Using his own analysis of Facebook traffic and other indicators, Mr. Yu said 70 million is a likelier figure than Facebook’s official release.

The company’s algorithms can seriously understate ad circulation, and Mr. Yu pointed out that ads based on user activity can reach many more eyeballs than is obvious.

“If you can get a hot post, you can get an extra 20 to 40 times multiplier because of those people commenting and sharing it,” he said.

Russian trolls were able to maximize influence by using a Facebook feature that enables advertisers to reach people based on demographics, race, geography, political beliefs and hobbies, experts said. The feature is so focused that advertisers can target people who have returned from a vacation in the past week.

“That’s the beauty of Facebook,” said Kip Cassino, executive vice president of research at Borrell Associates, which tracks advertising industry data. “Facebook is the antithesis of mass media because you are not getting your message out to as many people as possible, but rather those you think will react to it.”

That type of platform gives Russian trolls the ability to target individuals most likely to share posts with their friends, thus expanding the advertisements’ reach. However, the ads need to be interesting enough to inspire users to click on them before sharing.

Experts said the posts were likely crafted in a manner that would generate shares and comments.

“The ads likely say things that are shocking but plausibly true,” Mr. Edelman said. “They won’t say, ‘A candidate has three eyes,’ but they will say, ‘A candidate cheated on their taxes.’ These ads are timely, relevant and provocative.”

Facebook did not disclose the methodology it used to determine that 10 million people saw the ads and conceded that more ads could be discovered. About 25 percent of the 3,000 ads were never viewed because they were distributed based on relevance to users’ social media searches.

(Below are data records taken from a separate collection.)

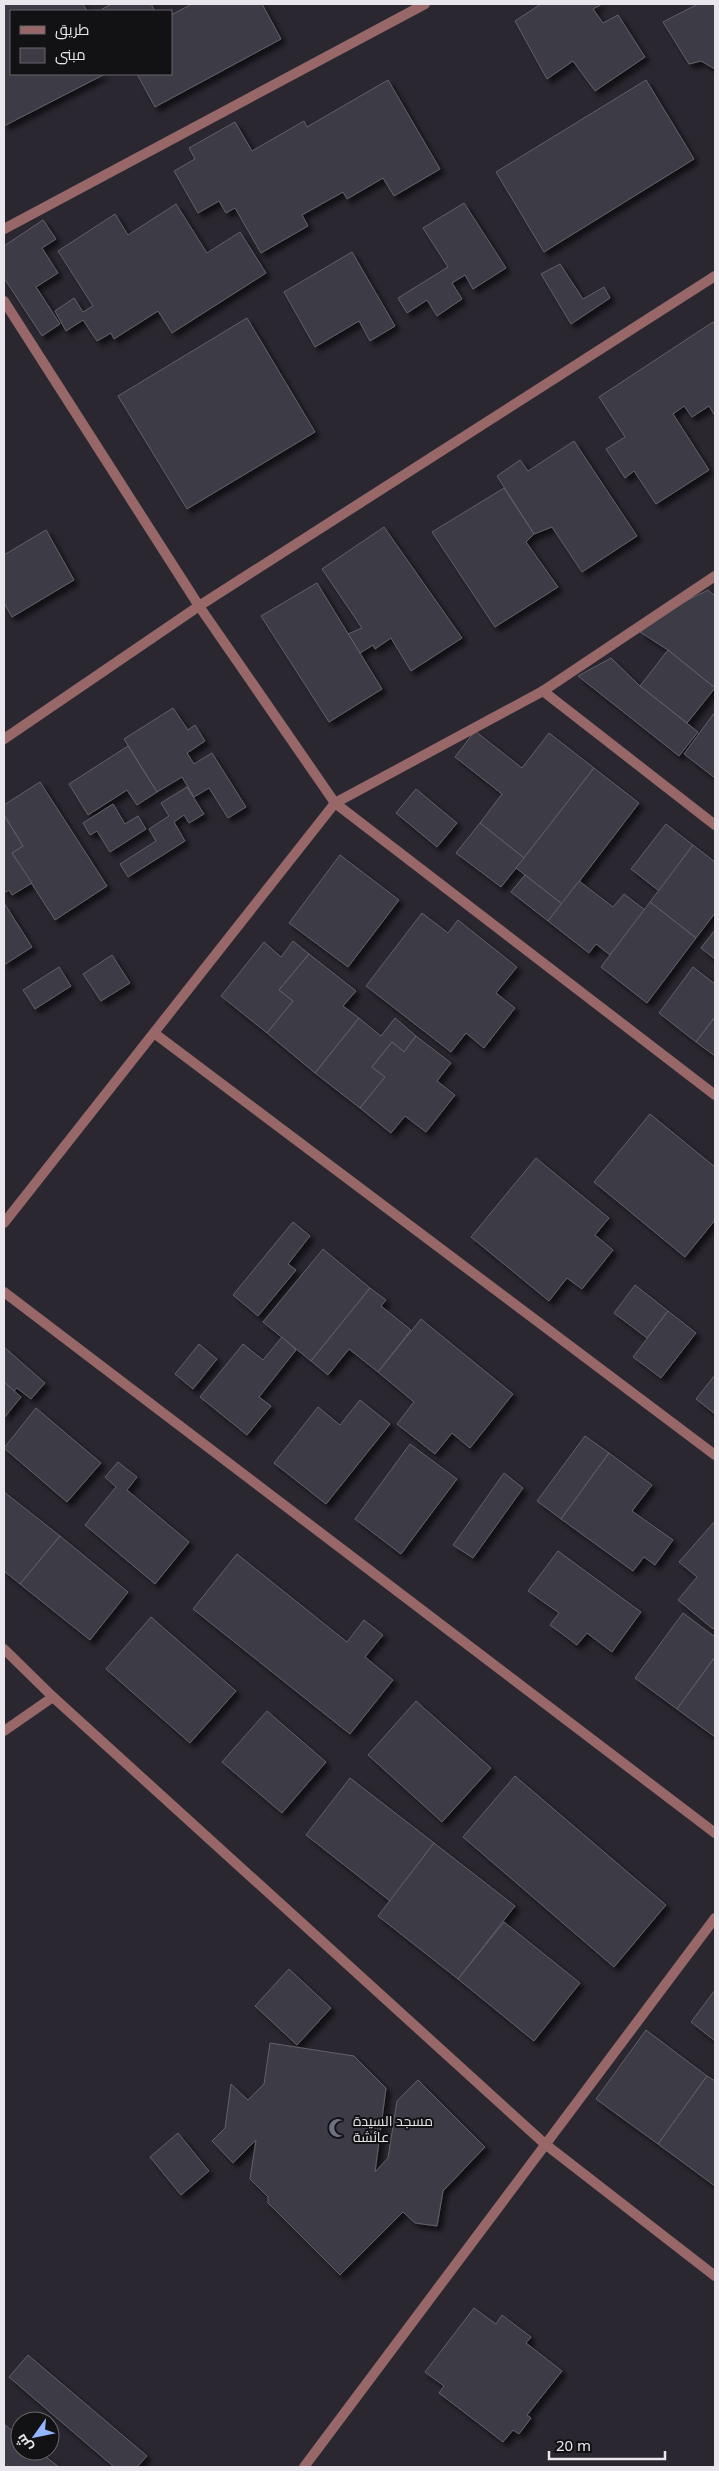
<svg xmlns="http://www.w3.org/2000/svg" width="719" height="2471" viewBox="0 0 719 2471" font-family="'Noto Sans',Cairo,sans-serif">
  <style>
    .building { fill: #3e3b44; stroke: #635f69; filter: url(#shadow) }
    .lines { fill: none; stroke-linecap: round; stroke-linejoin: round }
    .street { stroke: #986869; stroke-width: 10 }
    .labels { text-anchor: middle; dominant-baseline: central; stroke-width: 4; stroke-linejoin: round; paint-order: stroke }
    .poi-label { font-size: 14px; fill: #e9e7ed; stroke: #121114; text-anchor: start }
  </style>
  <defs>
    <filter id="shadow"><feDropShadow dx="4.5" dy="4.5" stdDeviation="2.5" flood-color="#0009"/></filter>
  </defs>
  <rect width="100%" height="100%" fill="#2a2730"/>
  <!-- building -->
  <g class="building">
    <path d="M4,4H83L87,11H11V74H105L4,126Z"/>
    <path d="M112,4H151L155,11H103L102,9Z"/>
    <path d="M192,4H262L281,39L155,107L137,74H171V15Z"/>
    <path d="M541,4H602L593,9L603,23L618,15L645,57L595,91L573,61L547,79L515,21Z"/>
    <path d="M698,4H715V69L701,61L689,64L663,22Z"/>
    <path d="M388,80L440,169L394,196L383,178L347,199L343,192L302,215L308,226L261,253L235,208L226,213L219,201L198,213L174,171L195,159L189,148L235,122L252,151L304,121L307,127Z"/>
    <path d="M646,80L694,159L544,252L496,172Z"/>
    <path d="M464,203L506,268L473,289L465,275L452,283L462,299L437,316L427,300L407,313L398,298L448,267L423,228Z"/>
    <path d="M176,204L207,253L240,232L266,273L172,333L158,311L114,339L111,333L97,341L83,320L66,331L55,311L74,298L83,312L93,306L58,251L115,214L128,235Z"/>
    <path d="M43,220L56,239L42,248L58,273L36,287L60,324L42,336L4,278V246Z"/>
    <path d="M352,252L395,326L370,341L359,321L315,347L284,292Z"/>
    <path d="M560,264L583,299L604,287L610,298L571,324L541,274Z"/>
    <path d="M247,318L315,432L187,509L118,396Z"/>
    <path d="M713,322L715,325V416L709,406L692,417L684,406L673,414L709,470L656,504L634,471L625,478L606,449L625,437L599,397Z"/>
    <path d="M574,441L637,536L582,572L552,527L534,534L497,476L520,460L528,471Z"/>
    <path d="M504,488L534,534L526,542L558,587L495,627L432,532Z"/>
    <path d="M384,527L462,638L411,671L391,638L375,649L373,645L360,653L348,634L362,628L322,569Z"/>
    <path d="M46,530L74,580L12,617L4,603V555Z"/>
    <path d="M317,583L382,689L329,722L261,616Z"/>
    <path d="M708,590L715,596V688L668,650L640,632L672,608Z"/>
    <path d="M668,650L715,688L687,723L640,686Z"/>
    <path d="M611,658L640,686L698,732L679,756L578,676Z"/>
    <path d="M173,708L188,730L195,725L205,741L187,753L194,764L212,753L246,807L228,818L209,788L194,797L182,777L157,792L124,739Z"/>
    <path d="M715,712V778L684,754Z"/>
    <path d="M475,731L522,768L549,733L594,768L524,858L480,823L502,794L455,757Z"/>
    <path d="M128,746L157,792L137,805L127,790L88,815L69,784Z"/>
    <path d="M594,768L639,803L562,904L516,868Z"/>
    <path d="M40,782L107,886L55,920L12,853L23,846L4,815V805Z"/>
    <path d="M187,787L204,814L189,823L184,815L174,822L185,841L128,877L120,864L156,841L149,829L169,816L161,803Z"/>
    <path d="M416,789L457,823L437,847L396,813Z"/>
    <path d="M113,804L125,824L138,816L146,829L110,852L97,831L90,835L83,823Z"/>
    <path d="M4,815L23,846L12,853L32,883L12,895L9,890L4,893Z"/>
    <path d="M480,823L524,858L501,887L456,853Z"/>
    <path d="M666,824L693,845L659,891L631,869Z"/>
    <path d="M693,845L715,862V913L696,938L650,902Z"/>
    <path d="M340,855L399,900L348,967L289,923Z"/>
    <path d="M525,875L562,904L548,921L511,892Z"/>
    <path d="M579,881L613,907L624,894L645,910L610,955L596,944L589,953L548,921Z"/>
    <path d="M650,902L696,938L647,1003L601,967Z"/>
    <path d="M4,903L32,947L4,965Z"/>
    <path d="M422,913L448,933L458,920L517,967L496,993L515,1008L484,1048L466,1033L451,1052L366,986Z"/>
    <path d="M715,930V959L701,948Z"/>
    <path d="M293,941L309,954L279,990L293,1001L267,1033L221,996L264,942L281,957Z"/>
    <path d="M309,954L356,991L343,1006L359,1018L315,1073L267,1033L293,1001L279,990Z"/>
    <path d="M112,955L130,983L101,1001L83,974Z"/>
    <path d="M59,967L71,986L35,1009L23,990Z"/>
    <path d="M693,967L715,984V1017L696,1042L659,1013Z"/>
    <path d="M715,1017V1056L696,1042Z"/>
    <path d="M359,1018L381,1036L395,1018L416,1036L404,1052L392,1042L372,1067L385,1077L360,1108L315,1073Z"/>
    <path d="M416,1036L451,1063L437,1081L455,1095L426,1132L405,1116L391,1133L360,1108L385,1077L372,1067L392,1042L404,1052Z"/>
    <path d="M650,1114L715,1167V1220L685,1257L594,1182Z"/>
    <path d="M536,1158L609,1218L595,1235L613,1250L582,1289L567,1278L549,1301L471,1237Z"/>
    <path d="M293,1222L310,1236L288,1264L296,1270L258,1316L233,1295Z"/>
    <path d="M323,1249L370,1288L311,1361L263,1322Z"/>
    <path d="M635,1285L668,1311L647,1338L614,1313Z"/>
    <path d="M370,1288L386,1300L381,1306L411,1330L378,1372L349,1349L328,1375L311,1361Z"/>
    <path d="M668,1311L696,1333L661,1378L633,1357Z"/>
    <path d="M421,1319L513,1394L470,1448L452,1433L435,1454L397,1424L414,1402L378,1372Z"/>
    <path d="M282,1337L296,1350L259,1397L271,1406L247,1435L200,1397L243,1344L263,1360Z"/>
    <path d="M199,1344L217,1359L193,1389L175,1374Z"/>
    <path d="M4,1347L45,1383L31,1399L17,1388L14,1391L4,1382Z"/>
    <path d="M715,1375V1414L696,1399Z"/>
    <path d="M4,1382L21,1397L4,1418Z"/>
    <path d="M360,1400L390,1424L326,1504L274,1463L318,1407L340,1425Z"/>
    <path d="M36,1408L101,1463L67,1502L4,1448Z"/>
    <path d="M585,1436L609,1453L561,1519L537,1501Z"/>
    <path d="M410,1444L457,1479L401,1554L355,1519Z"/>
    <path d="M609,1453L652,1485L632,1511L673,1540L655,1565L644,1557L633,1571L561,1519Z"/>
    <path d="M118,1462L137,1477L127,1490L189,1542L155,1584L85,1525L116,1487L105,1477Z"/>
    <path d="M504,1473L523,1488L473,1558L453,1545Z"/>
    <path d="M4,1492L60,1536L20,1584L4,1571Z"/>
    <path d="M715,1521V1626L713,1629L678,1600L697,1577L679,1562Z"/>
    <path d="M60,1536L128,1592L90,1640L20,1584Z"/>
    <path d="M558,1551L641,1612L612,1652L587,1633L577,1645L550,1625L559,1613L528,1591Z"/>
    <path d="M237,1554L347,1642L364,1620L383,1635L365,1657L393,1680L350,1734L193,1609Z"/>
    <path d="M683,1613L715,1637V1657L677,1709L635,1678Z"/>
    <path d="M151,1617L236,1691L190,1743L106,1669Z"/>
    <path d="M715,1657V1737L677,1709Z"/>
    <path d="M416,1701L491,1768L442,1822L368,1755Z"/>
    <path d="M267,1711L326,1762L282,1813L222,1762Z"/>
    <path d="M515,1776L666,1905L614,1967L463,1837Z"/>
    <path d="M350,1778L434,1843L390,1901L306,1835Z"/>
    <path d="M434,1843L515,1906L458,1979L378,1916Z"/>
    <path d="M504,1922L580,1983L534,2041L458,1979Z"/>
    <path d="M289,1969L331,2008L297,2045L255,2006Z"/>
    <path d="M715,1990V2041L691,2022Z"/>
    <path d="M646,2030L707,2076L658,2144L596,2099Z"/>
    <path d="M270,2043L354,2056L386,2088L375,2172L388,2158L397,2101L418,2080L485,2147L443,2191L437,2226L415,2223L403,2212L340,2275L268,2203V2197L250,2179L256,2140L233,2163L212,2141L225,2128L231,2084L248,2100L264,2084Z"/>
    <path d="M707,2076L715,2081V2186L658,2144Z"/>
    <path d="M178,2133L209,2171L181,2195L150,2157Z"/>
    <path d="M474,2308L496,2324L502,2315L531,2337L526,2343L562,2371L527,2415L531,2418L519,2434L513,2430L503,2442L439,2393L444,2386L425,2372Z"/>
    <path d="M28,2355L147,2456L137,2467H114L9,2377Z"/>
    <path d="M5,2425L20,2437V2451H38L59,2467H4Z"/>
  </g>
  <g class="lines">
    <!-- street -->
    <g class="street">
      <path d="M4,229L425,4"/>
      <path d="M4,301L199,606L335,803L715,1095"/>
      <path d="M543,691L715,825"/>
      <path d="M4,739L199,606L715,276"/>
      <path d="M154,1033L715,1455"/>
      <path d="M4,1223L335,803L543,691L715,576"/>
      <path d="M4,1292L715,1833"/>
      <path d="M4,1649L53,1697L545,2144L715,2276"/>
      <path d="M4,1731L53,1697"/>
      <path d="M304,2467L715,1918"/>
    </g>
  </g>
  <!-- icons -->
  <defs>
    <g id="mosque-bare" transform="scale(1.5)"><path d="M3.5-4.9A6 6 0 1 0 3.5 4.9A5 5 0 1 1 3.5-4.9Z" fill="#6b7280" stroke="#121114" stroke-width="2.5" paint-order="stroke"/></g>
  </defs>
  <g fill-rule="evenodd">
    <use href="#mosque-bare" x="338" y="2128"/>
  </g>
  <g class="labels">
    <!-- poi labels -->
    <g class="poi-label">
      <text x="353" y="2120">مسجد السيدة<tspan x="353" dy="16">عائشة</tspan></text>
    </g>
  </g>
  <!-- border -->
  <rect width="719" height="2471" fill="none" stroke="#e9e7ed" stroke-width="10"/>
  <!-- legend -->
  <rect x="10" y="10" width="162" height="65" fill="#121114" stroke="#68676b"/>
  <rect x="20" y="26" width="25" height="8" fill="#986869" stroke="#68676b"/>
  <text x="55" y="35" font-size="15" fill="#e9e7ed">طريق</text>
  <rect x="20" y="48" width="25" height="15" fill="#3e3b44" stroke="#68676b"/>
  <text x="55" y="60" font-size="15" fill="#e9e7ed">مبنى</text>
  <!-- north arrow -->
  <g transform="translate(35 2436) rotate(237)"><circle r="24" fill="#121114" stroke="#68676b"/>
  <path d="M0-4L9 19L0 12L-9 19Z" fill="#93b7fd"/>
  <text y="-8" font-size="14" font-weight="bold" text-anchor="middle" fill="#e9e7ed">ش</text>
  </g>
  <!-- scale -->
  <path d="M549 2451v8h116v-8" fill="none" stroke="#e9e7ed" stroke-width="2.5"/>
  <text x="556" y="2451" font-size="15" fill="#e9e7ed" stroke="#121114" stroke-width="4" paint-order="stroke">20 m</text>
</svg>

Mr. Warner said internet companies should adhere to the same standards that govern political broadcast ads, which are supposed to be available for public inspection.

“If you see an ad on a social media site, Americans should know whether the source of that ad was a foreign entity,” Mr. Warner said. “And if you see something trending, you should know whether that trending is generated by real individuals or bots or falsely identified accounts.”

He also called on social media companies to regulate themselves in terms of monitoring the sources of political advertisements.

Few restrictions exist for online political advertisements. Mr. Edelman said large social media companies need to be subject to the same scrutiny as television networks and other media outlets.

“These companies are too big, too powerful and too important to leave them alone,” he said.